### TO DO
From the line with "En inventaire" through the final line of the entries below, write out each line exactly and nothing else.

___ SUPPLIED DATA

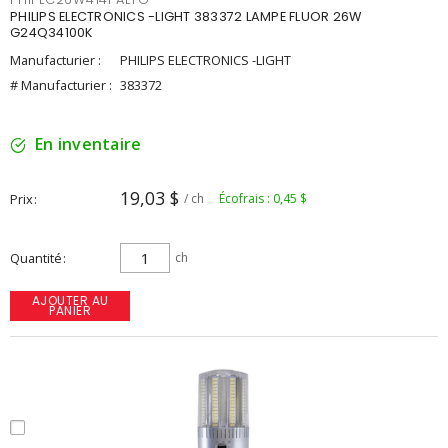
PHILIPS ELECTRONICS -LIGHT 383372 LAMPE FLUOR 26W
G24Q34100K
Manufacturier :
PHILIPS ELECTRONICS -LIGHT
# Manufacturier :
383372
En inventaire
19,03 $
Prix
/ ch
Écofrais : 0,45 $
Quantité
ch
AJOUTER AU
PANIER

______

### RESPONSE TO THIS EXERCISE
En inventaire
19,03 $
Prix
/ ch
Écofrais : 0,45 $
Quantité
ch
AJOUTER AU
PANIER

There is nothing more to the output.